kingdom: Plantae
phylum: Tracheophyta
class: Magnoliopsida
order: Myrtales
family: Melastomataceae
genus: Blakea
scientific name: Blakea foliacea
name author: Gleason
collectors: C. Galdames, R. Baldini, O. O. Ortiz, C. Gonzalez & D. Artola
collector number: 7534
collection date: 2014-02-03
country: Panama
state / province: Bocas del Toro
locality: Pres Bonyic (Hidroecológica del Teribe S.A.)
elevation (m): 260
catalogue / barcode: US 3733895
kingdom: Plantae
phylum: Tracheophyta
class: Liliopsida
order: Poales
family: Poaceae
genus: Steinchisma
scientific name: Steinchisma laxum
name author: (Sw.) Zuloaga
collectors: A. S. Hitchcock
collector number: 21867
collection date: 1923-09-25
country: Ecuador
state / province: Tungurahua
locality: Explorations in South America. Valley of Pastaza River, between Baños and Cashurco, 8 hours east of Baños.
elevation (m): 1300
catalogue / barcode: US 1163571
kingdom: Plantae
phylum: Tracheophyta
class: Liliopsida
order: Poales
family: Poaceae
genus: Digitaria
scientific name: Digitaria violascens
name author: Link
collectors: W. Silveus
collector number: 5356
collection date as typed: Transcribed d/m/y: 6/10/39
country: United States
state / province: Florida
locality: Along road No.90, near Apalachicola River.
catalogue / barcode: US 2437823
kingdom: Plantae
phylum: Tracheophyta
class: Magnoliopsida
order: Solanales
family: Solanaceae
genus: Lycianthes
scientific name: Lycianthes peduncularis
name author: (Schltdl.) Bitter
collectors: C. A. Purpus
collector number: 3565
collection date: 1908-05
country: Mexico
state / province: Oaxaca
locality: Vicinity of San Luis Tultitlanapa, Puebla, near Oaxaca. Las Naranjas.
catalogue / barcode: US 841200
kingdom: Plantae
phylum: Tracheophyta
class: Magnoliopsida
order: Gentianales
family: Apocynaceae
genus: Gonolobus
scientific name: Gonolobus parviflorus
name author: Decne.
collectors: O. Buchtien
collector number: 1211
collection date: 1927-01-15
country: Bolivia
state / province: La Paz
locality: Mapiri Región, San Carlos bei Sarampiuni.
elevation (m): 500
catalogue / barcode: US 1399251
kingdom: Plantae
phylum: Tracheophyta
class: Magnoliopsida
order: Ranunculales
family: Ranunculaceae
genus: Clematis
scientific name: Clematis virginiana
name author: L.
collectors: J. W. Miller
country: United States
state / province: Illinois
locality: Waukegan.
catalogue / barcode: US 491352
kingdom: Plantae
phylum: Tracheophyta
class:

TASK DIRECTIONS:
Return, word for word, the lines of the rows starting at the line containing "catalogue / barcode: US 1163571" and ending at the line containing "genus: Gonolobus", with both of those lines included.

TASK RESPONSE:
catalogue / barcode: US 1163571
kingdom: Plantae
phylum: Tracheophyta
class: Liliopsida
order: Poales
family: Poaceae
genus: Digitaria
scientific name: Digitaria violascens
name author: Link
collectors: W. Silveus
collector number: 5356
collection date as typed: Transcribed d/m/y: 6/10/39
country: United States
state / province: Florida
locality: Along road No.90, near Apalachicola River.
catalogue / barcode: US 2437823
kingdom: Plantae
phylum: Tracheophyta
class: Magnoliopsida
order: Solanales
family: Solanaceae
genus: Lycianthes
scientific name: Lycianthes peduncularis
name author: (Schltdl.) Bitter
collectors: C. A. Purpus
collector number: 3565
collection date: 1908-05
country: Mexico
state / province: Oaxaca
locality: Vicinity of San Luis Tultitlanapa, Puebla, near Oaxaca. Las Naranjas.
catalogue / barcode: US 841200
kingdom: Plantae
phylum: Tracheophyta
class: Magnoliopsida
order: Gentianales
family: Apocynaceae
genus: Gonolobus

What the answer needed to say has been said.